Ocuk aren't exclusively stocking this stepping,it's the newer version of the quad and all etailers will be stocking it once B3 stocks are exhausted,don't be suckered into an extra tenner from this lot,wait a while and the market will be flooded with 'em,some good some crap,same as ever!

They can't guarantee a good clocker without first sticking it in a system and spending time tweaking it.
 
Rojin said:
Just sounds like you are defending your purchase tbh. Overclockers always go for the low power versions as they pretty much always clock better than standard desktop chips.
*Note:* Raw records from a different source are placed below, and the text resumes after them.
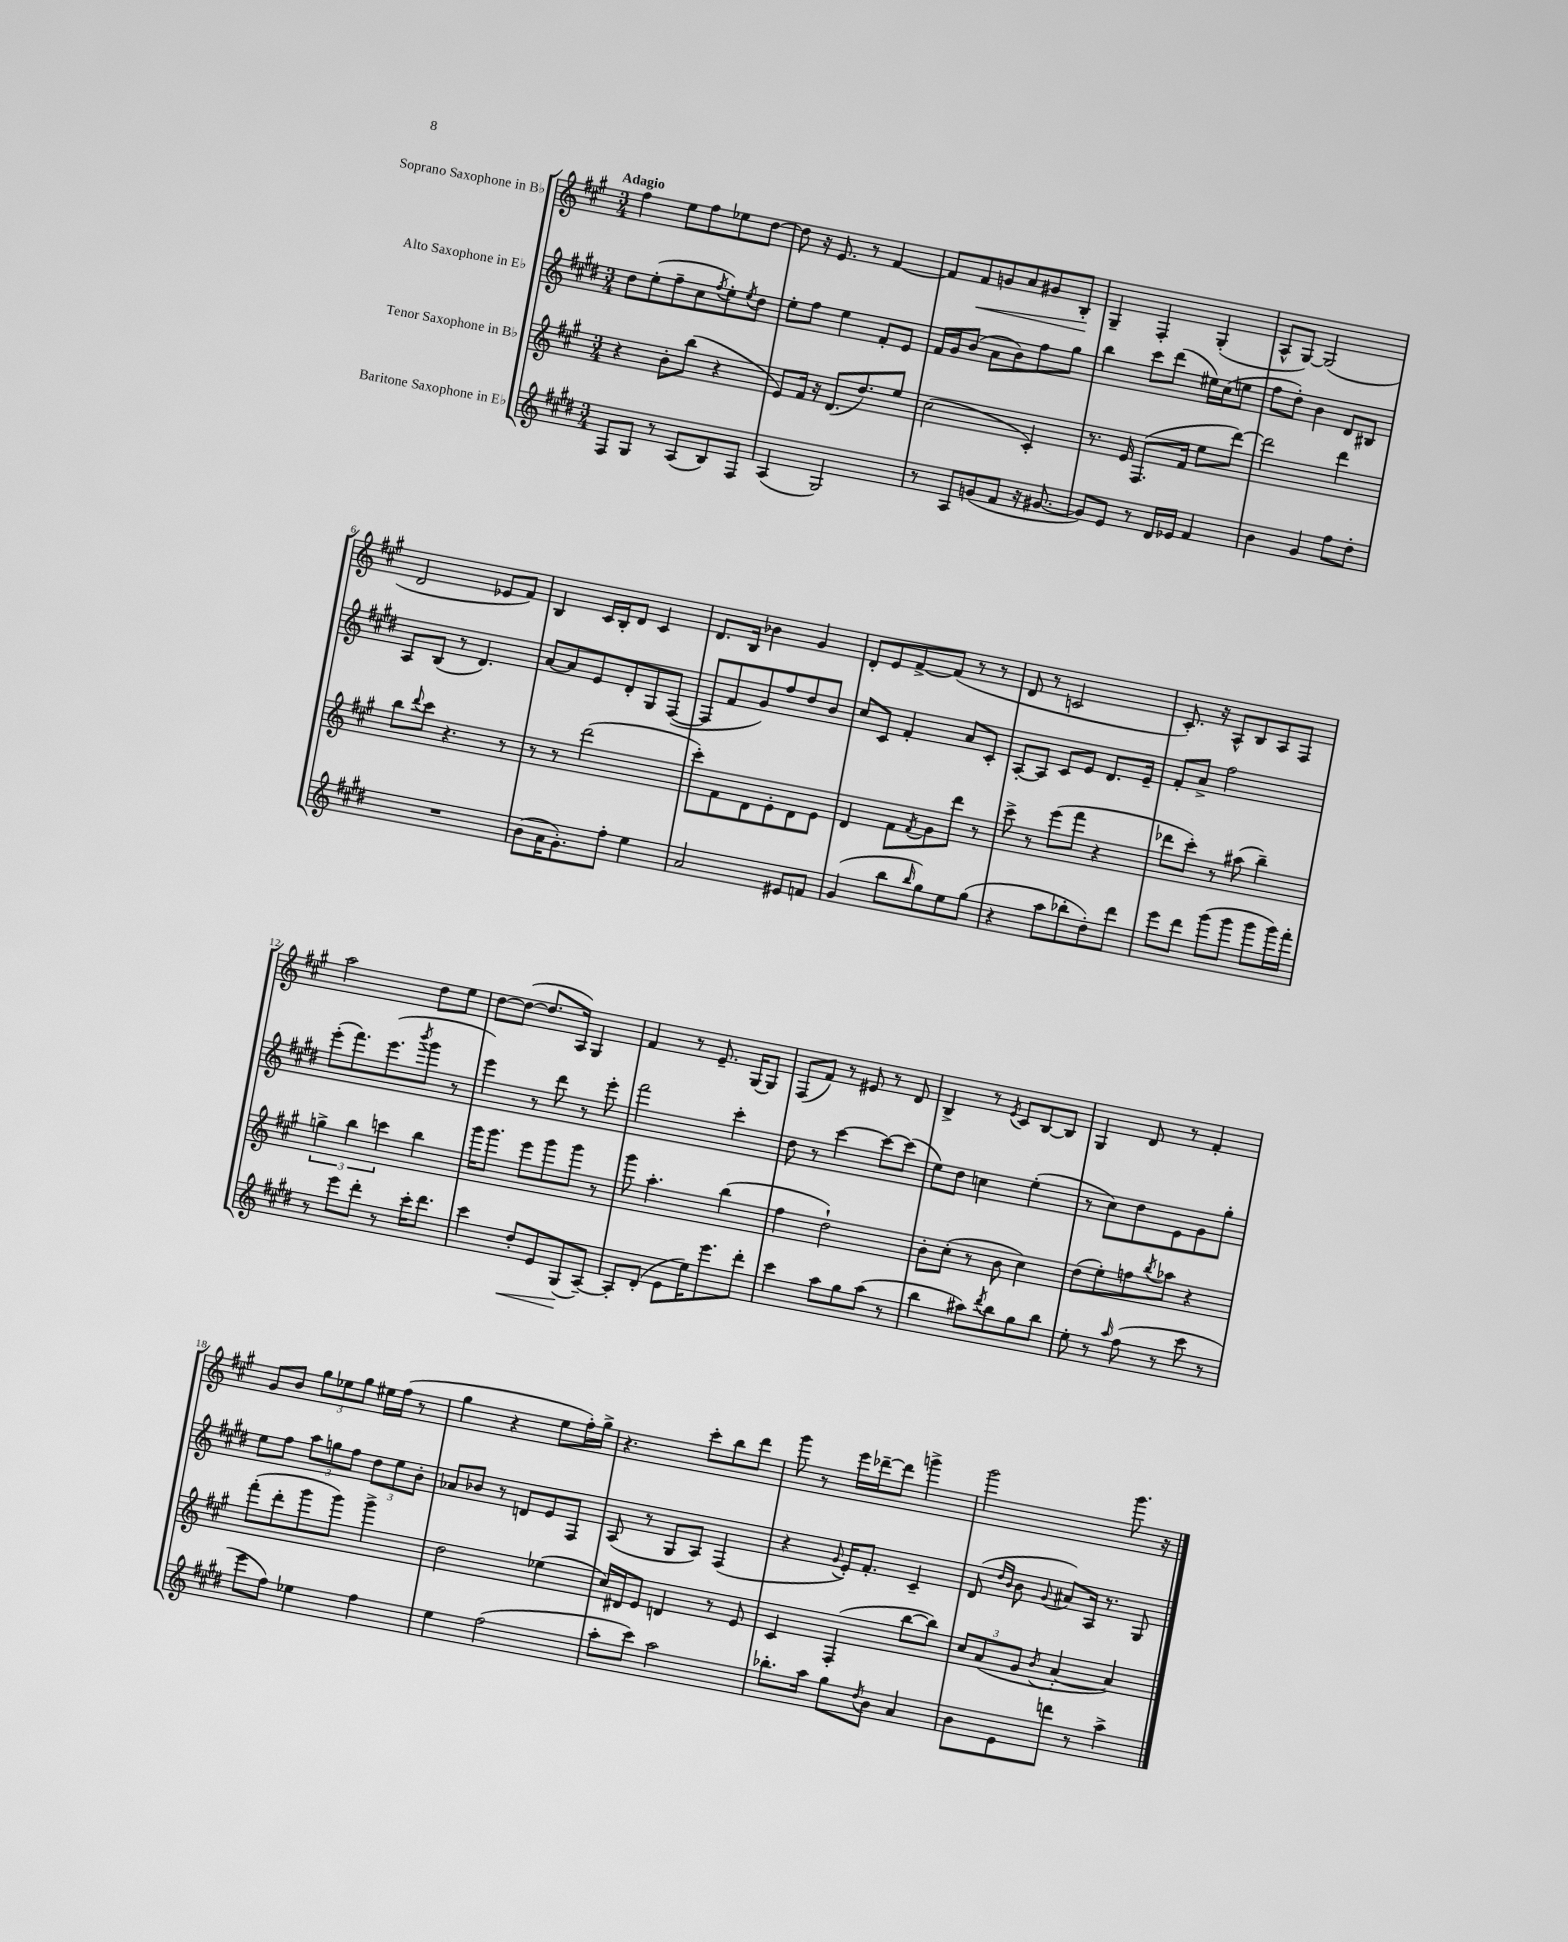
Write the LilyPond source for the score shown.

<<
\new StaffGroup <<
\new Staff = "s0" \with { instrumentName = "Soprano Saxophone in Bb" } {
    \clef treble \key a \major \numericTimeSignature \time 3/4 \tempo "Adagio"
    fis''4 e''8 fis''8 ees''8 d''8~ |
    d''8 r16 e'8. r8 fis'4~ |
    fis'8 fis'8\< g'8 a'8 gis'8 b8-.\! |
    gis4-- fis4-. gis4-.( |
    a8-^ gis8~) gis2( |
    d'2 ees'8 fis'8) |
    b4 cis'16 b16-. d'8 cis'4 |
    d'8. b16 bes'4 gis'4 |
    d'8-. e'8 fis'8~-> fis'8( r8 r8 |
    d'8 r8 c'2 |
    cis'8.-.) r16 a8-^ b8 a8 fis8 |
    a''2 d''8 e''8 |
    d''8~ d''8~( d''8. a16) gis4 |
    fis'4 r8 e'8.-- gis16~ gis8 |
    fis8( fis'8) r8 eis'8 r8 d'8 |
    b4-> r8 \acciaccatura { e'8 } cis'8 b8~ b8 |
    gis4 d'8 r8 fis'4-. |
    gis'8 b'8 \tuplet 3/2 { gis''8 ees''8 gis''8 } eis''16 fis''16( r8 |
    gis''4 r4 e''8 fis''16-.) gis''16-> |
    r4. cis'''8-. b''8 d'''8 |
    gis'''8 r8 e'''16 des'''16~-- des'''8 g'''4-> |
    gis'''2 gis'''8. r16 \bar "|." |
}
\new Staff = "s1" \with { instrumentName = "Alto Saxophone in Eb" } {
    \clef treble \key e \major \numericTimeSignature \time 3/4
    dis''8 e''8-.( fis''8-- cis''8 \acciaccatura { fis''8 } e''8-.) \acciaccatura { e''8 } dis''8 |
    e''8-. fis''8 e''4 fis'8-. e'8 |
    fis'16 gis'16 b'8( a'8 b'8) fis''8 gis''8 |
    b''4 cis'''8 dis'''8( eis''16) cis''16( e''8 |
    fis''8 dis''8-.) b'4 dis'8 bis8 |
    a8 b8( r8 dis'4.) |
    a'8~ a'8 e'8 dis'8-. gis8 fis8~( |
    fis8 fis'8 gis'8) fis''8 dis''8 b'8 |
    cis''8 cis'8 fis'4-. a'8 cis'8-. |
    a8~-. a8 cis'8 e'8 dis'8. e'16-- |
    fis'8-. a'8-> fis''2 |
    e'''8-.( fis'''8.) e'''8.( \acciaccatura { b'''8 } gis'''8 r8 |
    e'''4) r8 dis'''8 r8 e'''8-. |
    fis'''2 cis'''4-. |
    dis''8 r8 cis'''4~ cis'''8~ cis'''8( |
    e''8) dis''8 c''4 e''4-.( |
    r8 cis''8) dis''8 e'8 gis'8 gis''8-. |
    e''8 fis''8 \tuplet 3/2 { a''8 g''8 fis''8 } \tuplet 3/2 { dis''8 e''8 b'8-. } |
    aes'8 bes'8 r8 d'8 e'8 fis8 |
    a8( r8 gis8 a8) fis4( |
    r4 \appoggiatura { gis'8 } e'16-.) fis'8.-. cis'4-- |
    dis'8( \grace { dis''16 b'16 } b'8 \appoggiatura { gis'8 } ais'8) a16 r8. gis8 \bar "|." |
}
\new Staff = "s2" \with { instrumentName = "Tenor Saxophone in Bb" } {
    \clef treble \key a \major \numericTimeSignature \time 3/4
    r4 b'8-. b''8( r4 |
    e'8) fis'16 r16 d'8.( d''8.) e''8 |
    cis''2( cis'4-.) |
    r8. e'16 fis8.( fis'16 e''8 d'''8~) |
    d'''2 d'''4 |
    b''8 \appoggiatura { d'''8 } cis'''8 r4. r8 |
    r8 r8 d'''2( |
    cis'''8-.) fis'8 d'8 e'8-. d'8 e'8 |
    d'4 fis'8 \acciaccatura { fis'8 } gis'8 d'''8 r8 |
    cis'''8-> r8 e'''8( fis'''8 r4 |
    des'''8 cis'''8-.) r8 ais''8( b''4--) |
    \tuplet 3/2 { g''4-> b''4 c'''4 } b''4 |
    gis'''16 gis'''8. e'''8 gis'''8 gis'''8 r8 |
    gis'''8 a''4.-. b''4( |
    fis''4 d''2-!) |
    b'8-. cis''8-.( r8 b'8 cis''4) |
    d''8( e''8-.) f''8 \acciaccatura { b''8 } aes''8 r4 |
    fis'''8-.( d'''8-. gis'''8 gis'''8) gis'''4-> |
    d''2 ees''4( |
    cis''16) dis'16 e'8 d'4 r8 e'8 |
    cis'4 fis4-.( b''8~ b''8) |
    \tuplet 3/2 { cis''8 a'8( gis'8 } \acciaccatura { b'8 } a'4~-. a'4) \bar "|." |
}
\new Staff = "s3" \with { instrumentName = "Baritone Saxophone in Eb" } {
    \clef treble \key e \major \numericTimeSignature \time 3/4
    fis8 gis8 r8 a8( b8) fis8 |
    a4( gis2) |
    r8 a8 g'8( fis'8 r16 gis'8.~ |
    gis'8) e'8 r8 dis'16 ees'16 fis'4 |
    b'4 gis'4 fis''8 dis''8-. |
    R2. |
    b'8( a'16 gis'8.-.) fis''8-. e''4 |
    a'2 eis'8 f'8 |
    gis'4( b''8 \grace { b''16 } gis''8) e''8 gis''8( |
    r4 a''8 bes''8-. dis''8-.) dis'''8 |
    e'''8 dis'''8 gis'''8( gis'''8 gis'''8 gis'''16) fis'''16-. |
    r8 e'''8 dis'''8-. r8 cis'''16-. dis'''8. |
    cis'''4 dis''8-.\< e'8 gis8\!( a8~--) |
    a8-. dis'8-.( e'8 e''16) e'''8. dis'''8-. |
    cis'''4 a''8 gis''8 a''8( r8 |
    b''4 ais''8) \acciaccatura { dis'''8 } b''8 gis''8 b''8 |
    e''8-. r8 \grace { a''16 } fis''8( r8 cis'''8 r8 |
    e'''8 fis''8) ees''4 fis''4 |
    e''4 fis''2( |
    a''8-. cis'''8) a''2 |
    bes''8.-. a''16 gis''8 \acciaccatura { dis''8 } b'8 a'4 |
    b'8 e'8 d'''8 r8 a''4-> \bar "|." |
}
>>
>>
This is the way it has always been , this is nothing new... :rolleyes:


overclockers hear/see low power chips and, theres results for like 4 chips on xtreme, with like 2 threads at 10pages long with everyone claiming they are great. like this thread.

overclockers hear lowpower/mobile/xeon/opteron and they go out in masses and buy only those chips. this is the reason you see so many good results for the chips, but the thing in common is the 10 page long threads claiming how great they are, before anyone has them. people are convinced of it, and no one buys other chips whatever results the hyped chips get become "great" without anything to compare it too.
 
easyrider said:
Please..


Retail chips don't come in individual boxes.

They come in big brown boxes on pallets.

with the batch on the sticker on the outside of the box FFS


don't be so naive....
You crack me up, always so literal. Read it again. I was being flippant, you know sarcastic, a deliberate simplification to illustrate a point? Jez, there is no need for the tone.

But my point exactly, the SKU is on the consignment note, there is very little effort to scanning a bar code and allocating stock. Sorting the correct part numbers is no effort, no more than any two product. Lol, I've actually installed and designed dynamic POS/ISC systems. I have the slightest inkling on how they work thank you. I still think if a large firm want to charge a premium for a guaranteed anything then people will pay.